In 4D we generally deal with the scale problem by working with three different scales; 1. Wilderness, 2. City and 3. House scale, meaning that a city is set inside one wilderness room, and a house is set inside one city room.
A city or village may consist of anything between 5 or 300 rooms, and a house or castle might have between 1 and 100 rooms.

For instance the Wilderness scale is used for large forests, grasslands, desert and sea in the Prehistoric Dimension and for open space in the Future Dimension. The City scale is used for islands and planets, as well as for cities and villages. From the main grid in the wilderness scale you enter cities, islands or planets, usually by going up or down from the main grid, or by entering a gateway. In the main grid you can pass around the city or island, sometimes entering it from all 4 directions, sometimes just through one entrance, for instance through the city gate in a walled city.

This makes the maps pretty logical. Even if the big 100 room city only represents a single room in the wilderness grid, the entrance room makes it obvious when you go from one scale to another.

We use no exact measurements in feet or meter, since the size of each room obviously may vary a lot even within the three main scales. But the proportions are something like 5m - 20m - 1000m side of the square in each scale.

I must confess that we are not totally consistent with this setup, however. 4D has been under development for over 10 years, and particularly the Medieval Dimension, being the oldest one, has a more traditional mud layout, since we didn't start to work with grids and travel zones until the mud had been running for several years. The travel grids are mostly used in the Prehistoric and Future Dimensions, which came natural, since one is based on sea travel and the other on space.

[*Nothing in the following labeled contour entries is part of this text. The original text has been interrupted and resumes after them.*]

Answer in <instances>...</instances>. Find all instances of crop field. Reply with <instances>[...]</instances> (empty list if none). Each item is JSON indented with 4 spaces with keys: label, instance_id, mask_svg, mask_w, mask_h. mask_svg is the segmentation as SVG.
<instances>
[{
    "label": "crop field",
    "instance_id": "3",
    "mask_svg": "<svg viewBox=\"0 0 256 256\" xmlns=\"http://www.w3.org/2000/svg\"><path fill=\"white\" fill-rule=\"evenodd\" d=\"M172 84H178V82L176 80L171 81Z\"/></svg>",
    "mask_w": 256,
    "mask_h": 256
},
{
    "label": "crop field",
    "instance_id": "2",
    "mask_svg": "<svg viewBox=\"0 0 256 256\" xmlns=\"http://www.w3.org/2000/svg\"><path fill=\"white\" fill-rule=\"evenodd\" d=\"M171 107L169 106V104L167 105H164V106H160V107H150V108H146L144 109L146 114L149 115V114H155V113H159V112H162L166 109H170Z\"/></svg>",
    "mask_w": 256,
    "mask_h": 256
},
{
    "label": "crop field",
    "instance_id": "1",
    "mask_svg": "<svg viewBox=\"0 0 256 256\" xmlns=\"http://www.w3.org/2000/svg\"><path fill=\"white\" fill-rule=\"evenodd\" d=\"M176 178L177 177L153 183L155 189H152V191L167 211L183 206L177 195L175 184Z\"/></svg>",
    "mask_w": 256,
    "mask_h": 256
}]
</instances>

If I could start from scratch today, I'd probably use the 3 scale concept consistently, since it works very well. But that would mean scrapping around 100 old zones, and I just cannot get myself to do that. Call me lazy, call me sentimental, but I always hated seeing a lot of work going down the drain.

As long as the maps are reasonably logical, I can live with a few inconsistencies. It's after all just a mud, not the real life. And playability is a lot more important to me than total realism.